Enabling optimisations
Compile the code with the maximum optimisations will generate a very interesting assembly:
$ cc -g -O3 main.c
$ gdb a.out
(gdb) disas main
Dump of assembler code for function main:
0x0000000100000e90 <main+0>: push %rbp
0x0000000100000e91 <main+1>: mov %rsp,%rbp
0x0000000100000e94 <main+4>: push %rbx
0x0000000100000e95 <main+5>: push %rax
0x0000000100000e96 <main+6>: lea 0xcf(%rip),%rbx # 0x100000f6c
0x0000000100000e9d <main+13>: mov %rbx,%rdi
0x0000000100000ea0 <main+16>: xor %esi,%esi
0x0000000100000ea2 <main+18>: xor %al,%al
0x0000000100000ea4 <main+20>: callq 0x100000f40 <dyld_stub_printf>
0x0000000100000ea9 <main+25>: mov %rbx,%rdi
0x0000000100000eac <main+28>: mov $0x1,%esi
0x0000000100000eb1 <main+33>: xor %al,%al
0x0000000100000eb3 <main+35>: callq 0x100000f40 <dyld_stub_printf>
0x0000000100000eb8 <main+40>: mov %rbx,%rdi
0x0000000100000ebb <main+43>: mov $0x2,%esi
0x0000000100000ec0 <main+48>: xor %al,%al
0x0000000100000ec2 <main+50>: callq 0x100000f40 <dyld_stub_printf>
0x0000000100000ec7 <main+55>: mov %rbx,%rdi
0x0000000100000eca <main+58>: mov $0x3,%esi
0x0000000100000ecf <main+63>: xor %al,%al
0x0000000100000ed1 <main+65>: callq 0x100000f40 <dyld_stub_printf>
0x0000000100000ed6 <main+70>: mov %rbx,%rdi
0x0000000100000ed9 <main+73>: mov $0x4,%esi
0x0000000100000ede <main+78>: xor %al,%al
0x0000000100000ee0 <main+80>: callq 0x100000f40 <dyld_stub_printf>
0x0000000100000ee5 <main+85>: mov %rbx,%rdi
0x0000000100000ee8 <main+88>: mov $0x5,%esi
0x0000000100000eed <main+93>: xor %al,%al
0x0000000100000eef <main+95>: callq 0x100000f40 <dyld_stub_printf>
0x0000000100000ef4 <main+100>: mov %rbx,%rdi
0x0000000100000ef7 <main+103>: mov $0x6,%esi
0x0000000100000efc <main+108>: xor %al,%al
0x0000000100000efe <main+110>: callq 0x100000f40 <dyld_stub_printf>
0x0000000100000f03 <main+115>: mov %rbx,%rdi
0x0000000100000f06 <main+118>: mov $0x7,%esi
0x0000000100000f0b <main+123>: xor %al,%al
0x0000000100000f0d <main+125>: callq 0x100000f40 <dyld_stub_printf>
0x0000000100000f12 <main+130>: mov %rbx,%rdi
0x0000000100000f15 <main+133>: mov $0x8,%esi
0x0000000100000f1a <main+138>: xor %al,%al
0x0000000100000f1c <main+140>: callq 0x100000f40 <dyld_stub_printf>
0x0000000100000f21 <main+145>: mov %rbx,%rdi
0x0000000100000f24 <main+148>: mov $0x9,%esi
0x0000000100000f29 <main+153>: xor %al,%al
0x0000000100000f2b <main+155>: callq 0x100000f40 <dyld_stub_printf>
0x0000000100000f30 <main+160>: xor %eax,%eax
0x0000000100000f32 <main+162>: add $0x8,%rsp
0x0000000100000f36 <main+166>: pop %rbx
0x0000000100000f37 <main+167>: pop %rbp
0x0000000100000f38 <main+168>: retq
End of assembler dump.
Wait a second, where are the loop conditions and jumps and why the code is much longer than before? The compiler had just unrolled the for..loop
by copying the body of the loop by 10 times and pre-computing the value to be passed to the printf()

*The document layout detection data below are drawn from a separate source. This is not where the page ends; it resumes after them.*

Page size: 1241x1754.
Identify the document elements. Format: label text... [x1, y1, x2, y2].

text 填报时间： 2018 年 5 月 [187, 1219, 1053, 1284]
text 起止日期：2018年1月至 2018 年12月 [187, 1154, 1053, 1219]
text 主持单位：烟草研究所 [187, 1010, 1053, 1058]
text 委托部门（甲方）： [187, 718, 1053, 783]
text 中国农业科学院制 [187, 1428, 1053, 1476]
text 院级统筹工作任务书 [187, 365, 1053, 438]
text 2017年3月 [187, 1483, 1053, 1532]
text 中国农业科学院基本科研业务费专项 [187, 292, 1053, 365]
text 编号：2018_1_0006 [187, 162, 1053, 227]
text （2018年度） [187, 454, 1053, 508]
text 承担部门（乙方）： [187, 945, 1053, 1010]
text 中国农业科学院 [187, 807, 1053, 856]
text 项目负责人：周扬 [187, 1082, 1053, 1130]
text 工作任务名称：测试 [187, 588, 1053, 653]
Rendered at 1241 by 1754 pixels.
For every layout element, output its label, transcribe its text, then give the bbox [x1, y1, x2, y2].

function. This increase the performances because the jump and compare instruction are completely removed.
In modern CPUs with branch prediction this type of optimisation doesn’t gain you much speed but don’t forget your code is not alone, another application are running at the same time sharing the same CPU L1 and L2 cache, flushing the part of your code referenced by the loop’s jumps.
Generally speaking a unrolled loop will smooth the job for branch prediction algorithm. Another type of loop’s optimisation which involved loop unwinding is the Duff’s device.
Conclusion
Short post today put a very interesting optimisation done by the compiler when a loop is involved.